Sauver la Terre ou sauver l'humanité
Les campagnes médiatiques pour sauver la planète se succèdent à bon train mais ne vont-elles pas à l'encontre du but recherché ?
Les hommes se sont attribué une exceptionnalité d’ordre divin par laquelle ils pensent pouvoir dominer tout ce qui les entoure et déterminer à leur guise l’avenir de la planète. Pourtant, depuis trois milliards et demi d’années, la Terre a connu des phénomènes bien plus redoutables que ceux que l’espèce humaine, malgré sa malice, pourrait lui causer.

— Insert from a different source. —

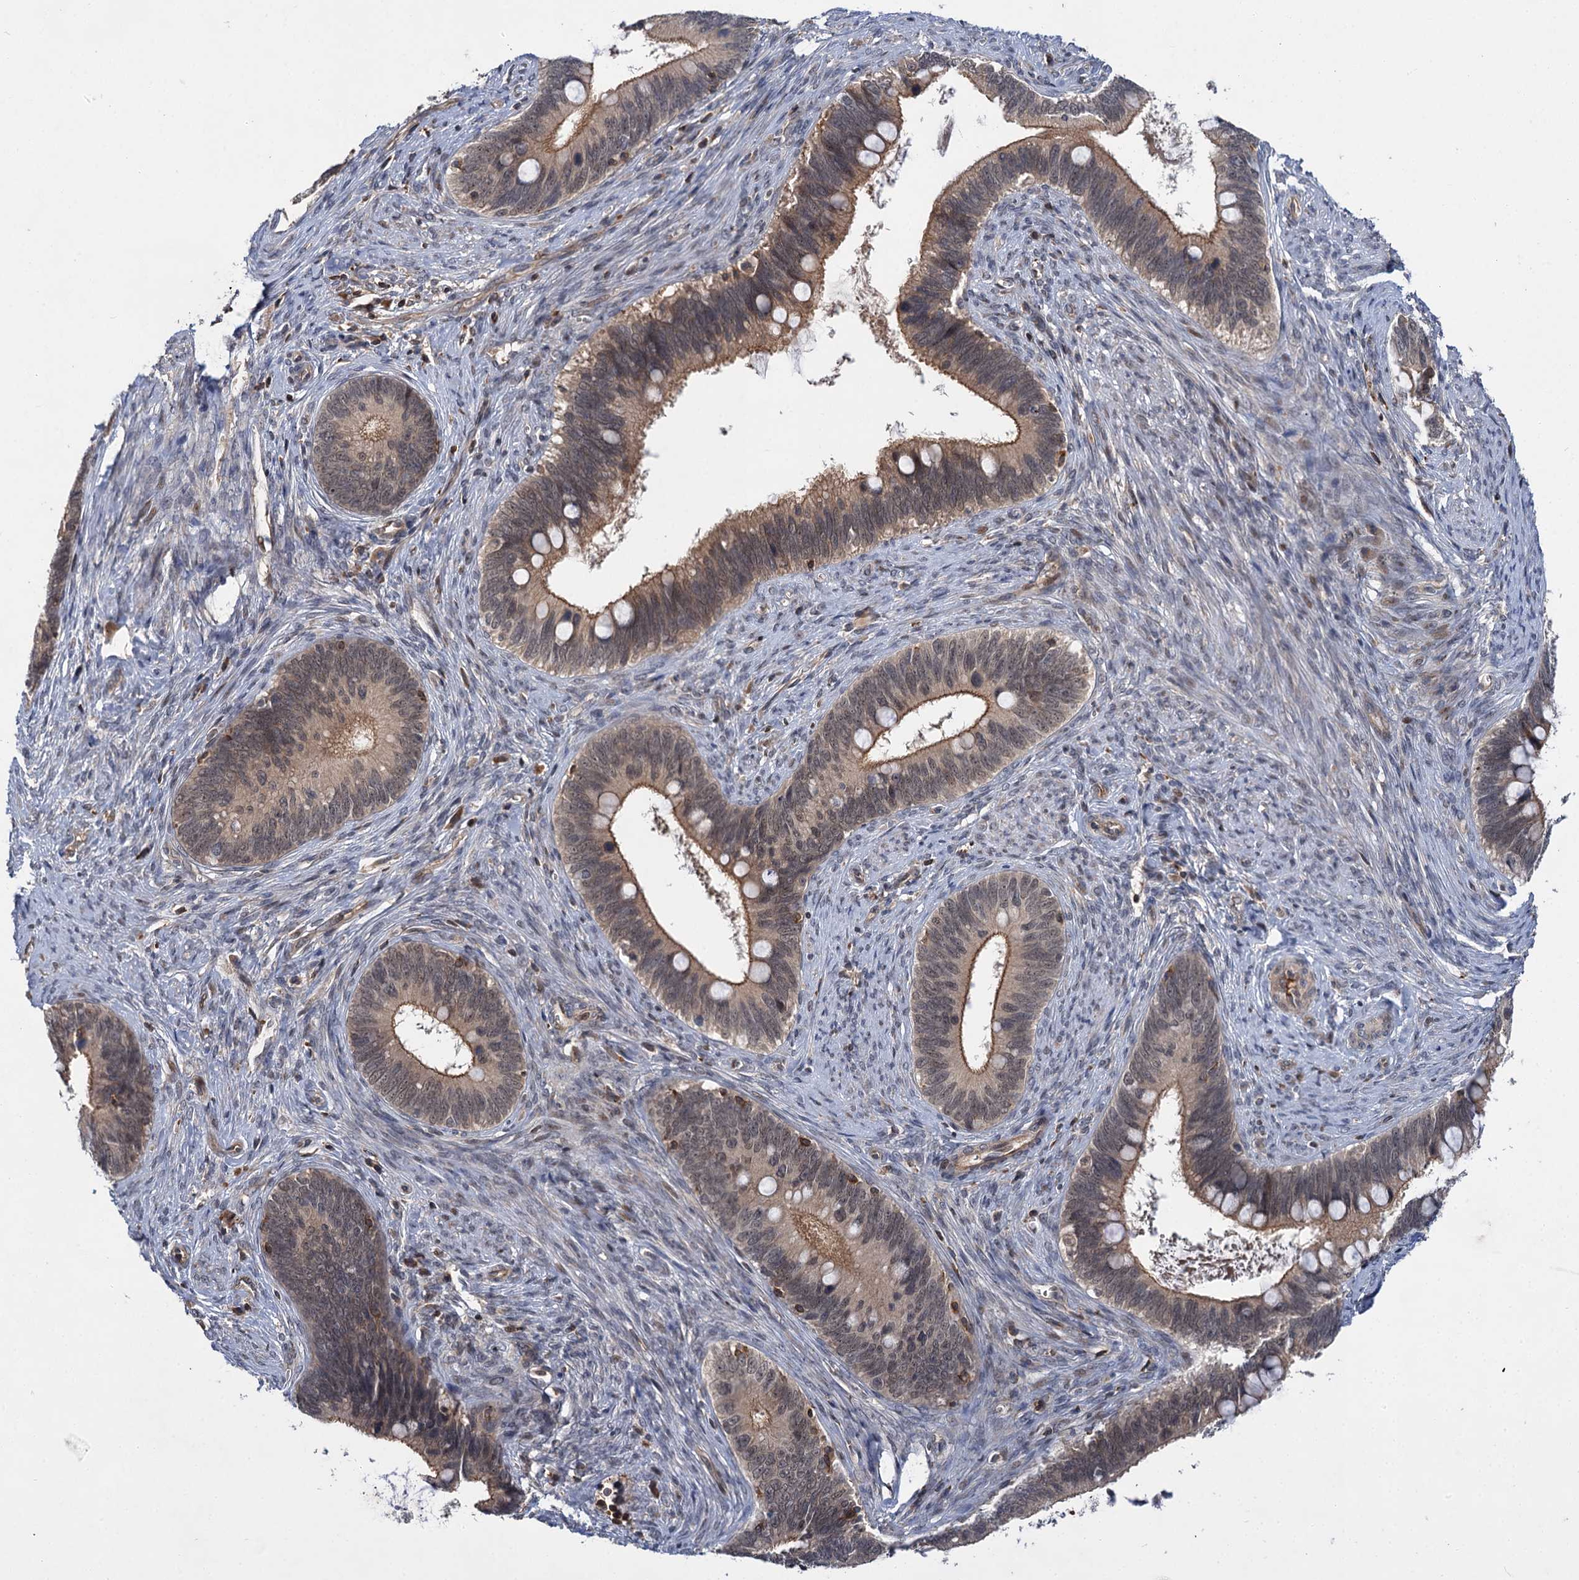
{"staining": {"intensity": "moderate", "quantity": ">75%", "location": "cytoplasmic/membranous,nuclear"}, "tissue": "cervical cancer", "cell_type": "Tumor cells", "image_type": "cancer", "snomed": [{"axis": "morphology", "description": "Adenocarcinoma, NOS"}, {"axis": "topography", "description": "Cervix"}], "caption": "Cervical cancer stained for a protein (brown) reveals moderate cytoplasmic/membranous and nuclear positive positivity in approximately >75% of tumor cells.", "gene": "ABLIM1", "patient": {"sex": "female", "age": 42}}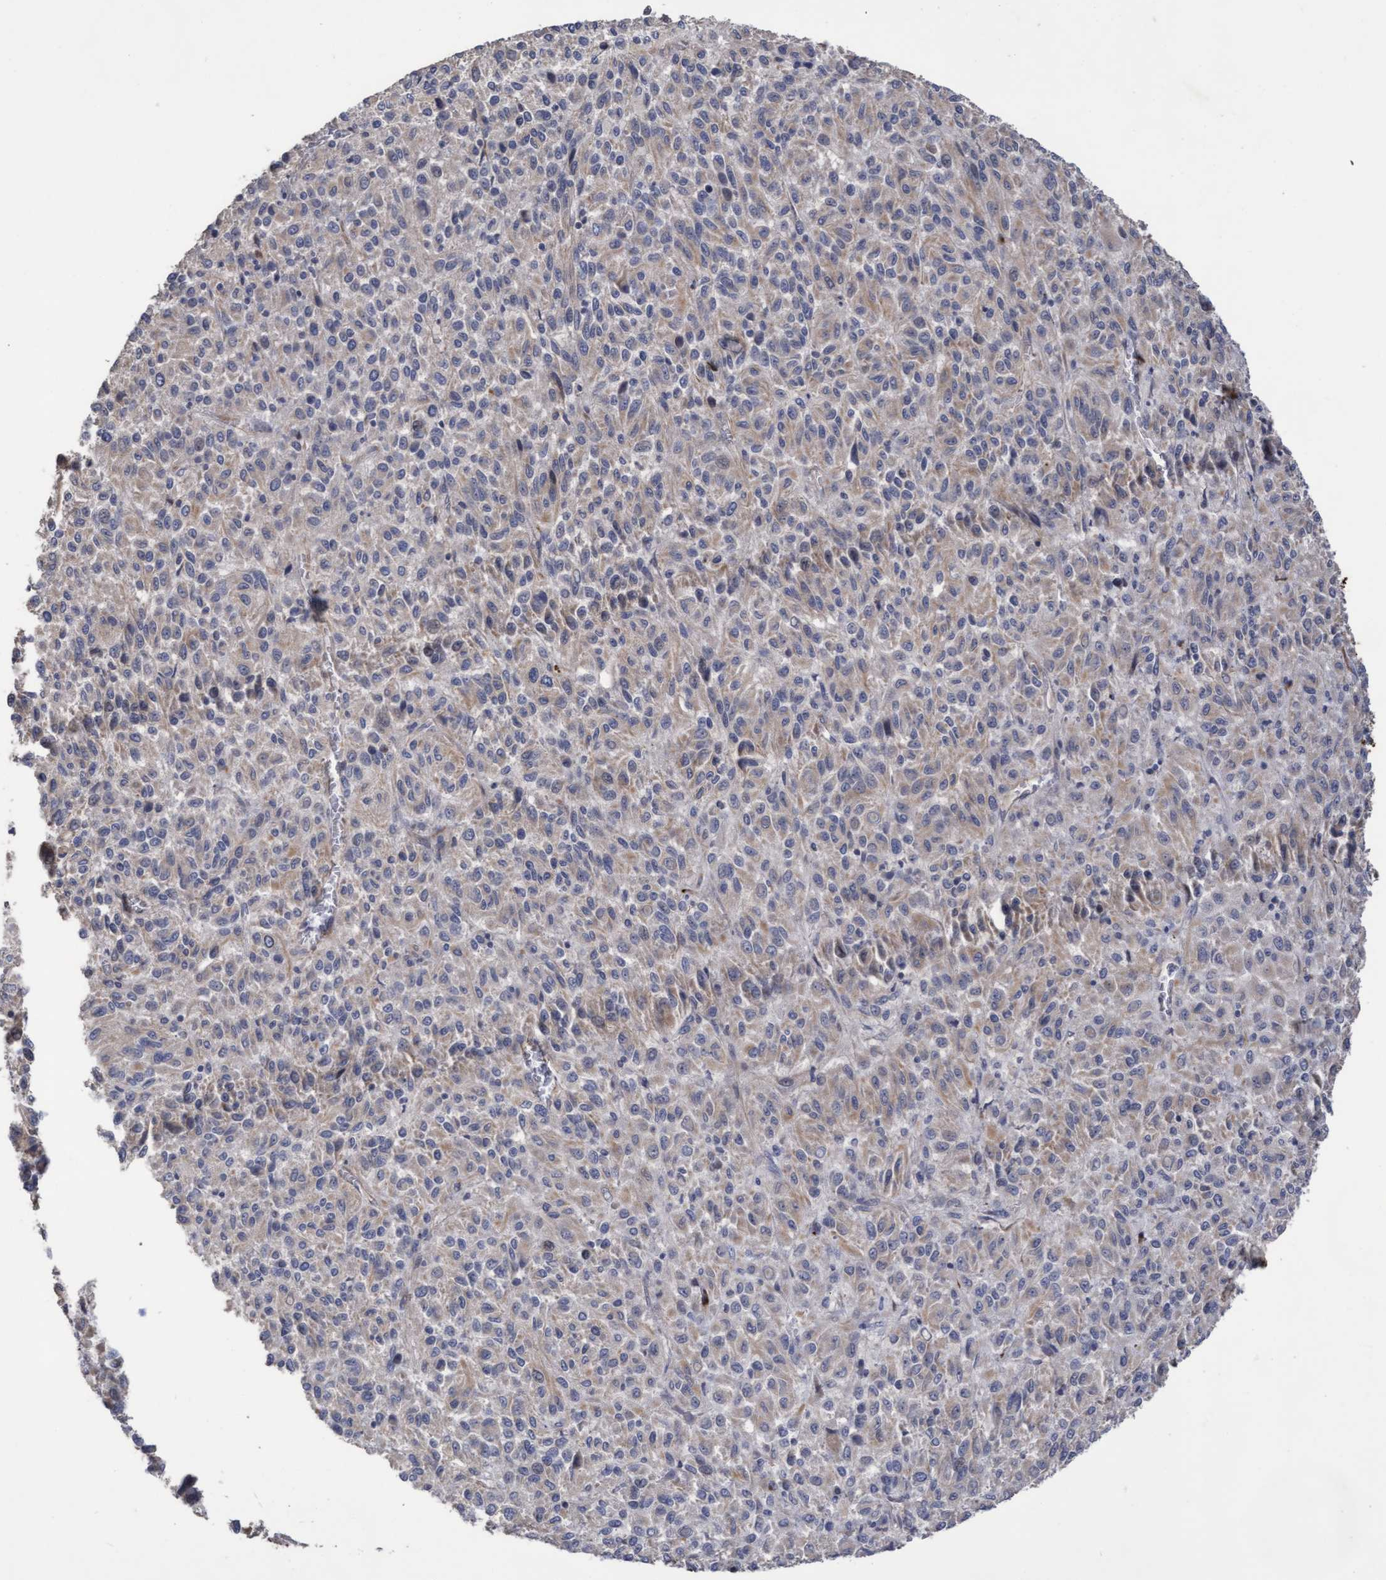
{"staining": {"intensity": "weak", "quantity": "25%-75%", "location": "cytoplasmic/membranous"}, "tissue": "melanoma", "cell_type": "Tumor cells", "image_type": "cancer", "snomed": [{"axis": "morphology", "description": "Malignant melanoma, Metastatic site"}, {"axis": "topography", "description": "Lung"}], "caption": "A high-resolution image shows immunohistochemistry staining of malignant melanoma (metastatic site), which exhibits weak cytoplasmic/membranous expression in about 25%-75% of tumor cells.", "gene": "KRT24", "patient": {"sex": "male", "age": 64}}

Au cours des 500 derniers millions d’années, la planète a subi cinq extinctions de masse ; 95 % des espèces marines et 70 % des vertébrés terrestres ont disparu, mais la vie a toujours repris ses droits. Aujourd’hui, nous vivons la sixième extinction de masse et 80 % des animaux terrestres pourraient disparaître d’ici à la fin du siècle.
Malgré de violentes attaques, la forêt renait vite. Paisible et attirante, la nature nous invite à la réflexion et au repos. (D.R.)
Une course à la destruction.
En fait, à la place du progrès souhaité, la guerre et la misère tiennent toujours une place prédominante sur presque tous les continents et l’augmentation continue des inégalités ne favorise pas l’apaisement des tensions entre les êtres et entre les peuples, condition nécessaire pour ne serait-ce qu’envisager un effort de tous afin d’arrêter cette course à la destruction de notre habitat commun.
À tous les appels au secours, je réponds que l’on se trompe de sauvegarde. Albert Jacquard disait : « Ce n’est pas la planète qu’il faut sauver, mais bien l’humanité. »
La maîtrise de la fécondité, un vieux débat. Les liens entre environnement et démographie sont complexes. Certains invoquent la régulation des naissances dans les pays en développement comme solution à l’épuisement de nos ressources. Mais nous savons maintenant que la démographie se régule avec l’éducation et un niveau de vie décent. Dans les pays pauvres, les enfants sont la sécurité sociale des anciens.
Est-il encore temps ? Depuis des décennies, cette litanie s’est répandue partout et par tous les dirigeants à travers le monde. Des politiques au service des multinationales et des grandes fortunes organisent la mise en coupe réglée de la Terre. Au lieu de voir une amélioration des conditions de vie, on constate une dégradation toujours plus importante de notre écosystème. À croire que l’avantage de notre cerveau sur celui des animaux nous conduit en fait à notre perte. Ce cerveau, en capacité d’évolution continue, ne fonctionne pas rétroactivement. Il ne conçoit le progrès que comme une marche en avant, sans pause, et en accélération croissante. Plus haut, plus vite, plus grand, plus riche, plus de pouvoir de domination. Le cerveau humain n’accepte pas de remise en cause de ce qu’il conçoit comme uniquement des avancées. Au dernier forum social, sur 195 nations présentes avec la volonté affichée de prendre des mesures effectives, seuls 37 pays ont annoncé leur contribution nationale à la réduction des gaz à effets de serre.
Le dernier qui s'en va éteint la lumière
Paul Jorion,* dans un ouvrage récent, dit : « Si nous ne faisons rien, la fin de l’humanité est pour dans trois générations. Il est possible que nous soyons incapables de maintenir les conditions qui nous permettent de continuer à vivre sur terre mais que nous soyons capables de créer les machines qui vont coloniser l’univers après nous… Mais, dans notre vie quotidienne, ce que nous appelons notre volonté, la réalisation de nos intentions, est en réalité une illusion car nos intentions ne parviennent à notre conscience que plusieurs secondes en général après que notre corps a pris la décision d’agir. »
Pourtant, des solutions existent et nous les connaissons. Arrêter de détruire les forêts, de manger sans cesse plus de viande, en large majorité issue d’élevages industriels, des protéines sont disponibles ailleurs. Revoir notre économie afin de réduire les inégalités, réduire le gaspillage alimentaire – 40 % de la production alimentaire produite sur la planète est détruite –, encourager une alimentation à base de plantes, stopper la conversion des prairies, forêts et autres habitats naturels, se tourner massivement vers les énergies vertes et renouvelables, créer un plus grand nombre de réserves naturelles terrestres et marines.
Alain Dugarcein
*Paul Jorion. Anthropologue et économiste.